The intention is for all of this to be symlinked. There are some interesting attempts by people in the community to actually have the Git repo set up so that it can be cloned in the home directory directly, without any additional needs to set up anything except for the actual cloning itself. I personally am not convinced, and see not that much added value, especially not in relation to the slight complexity and potential confusion.
What I am thinking of doing however is to add a shell script that sets up all the sym links automatically.
This is especially useful given that not everything in this setup is contained in the repository itself, and at the moment that is mainly the fonts. They are simply to big for my taste to have included in the repo. The same might go for any wallpapers in the future in case I end up including that type of configuration as well.
Anyway, the shell script can then download/wget/curl any additional content from the web and put the content in the correct location, without having to have that content inside the repo itself.
My setup is dependent on a font used by the terminal, namely SourceCodePro (or Sauce Code Pro) from the Nerd Fonts collection. The latest version is always available at the following link:
https://github.com/ryanoasis/nerd-fonts/releases/latest/download/SourceCodePro.tar.xz
, and should be unpacked into a fonts directory of your choice. Since
I plan to include this in an upcoming script, the preferred location,
which is one of the default ones the system will look for, is the
.fonts/
directory in your home, as then the script won’t require
root privileges.
This is subject to change, as I am leaning towards the Nord theme. The Dracula theme is good to start out with though as they have a really good site that collects styles and themes for a lot of tools along with instructions how to enable them.
In many cases, the themeing is done by bundling the theme inside the
individual program configs themselves. But for Midnight Commander, for
example, that tool looks for skins stored in the
.local/share/mc/skins
, and one needs to wget and put the Dracula
theme into that folder:
https://raw.githubusercontent.com/dracula/midnight-commander/master/skins/dracula256.ini
Currently my terminal of choice. Actually I am one of those who have nothing against the standard Gnome terminal; main reason for switching is to easier get rid of the window title bar, which is surprisingly difficult to do. Plus these hipster terminals such as Kitty and Alacritty seems to just play along more nicely with tiling window managers in general and highly customizable while still keeping the config file rather small.
Which this one currently is. As of today it only contains the Dracula theme, font selection, and some slight window transparency.
I mainly use Midnight Commander (MC) for actual file management, but Ranger is nice for simple browsing, and its image and PDF previews that work inside the tool is very convenient, something MC doesn’t support. The multiple panes showing the tree structure is very nice also.

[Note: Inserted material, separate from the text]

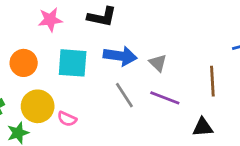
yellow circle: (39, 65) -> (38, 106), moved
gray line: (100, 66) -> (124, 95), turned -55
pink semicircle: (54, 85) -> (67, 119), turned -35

This is a basic configuration; the only thing added is the Dracula theme as well as the oneliner:
default_linemode_devicons
, to enable the icons for the directory and file types which makes it look a bit nicer.
The file manager of choice, as for actual management of files I simply like the two panes, and the Emacs keybindings suits me well also. Ranger’s vim bindings are actually very convenient also for one-hand browsing, but agan, for actual management of files I simply like Midnight Commander more. Nothing stops me from using both depending on the situation.
The main configuration here is again the themeing, which ended up just being removing all colors, which made it inherit some terminal properties very nicely including the terminal transparency; and then the skin downloaded in an earlier section in this document.
On top of this, there is also some just simple configuration which are not particularly magical and hardly worth mentioning as those configs were not done by editing the config files, and instead relying of simple settings done inside the tool itself and got saved in the config file automatically.
Emacs will be a chapter of its own, as that will, and already is, at the very heart of my workflow. I am currently working on my Emacs configuration from scratch and is in a traditional .emacs file. I do intend to move the Emacs configuration into an orgmode file, which is a more modern way of having a self-documenting Emacs configuration, as those tends to become very lengthy, nerdy, and personal.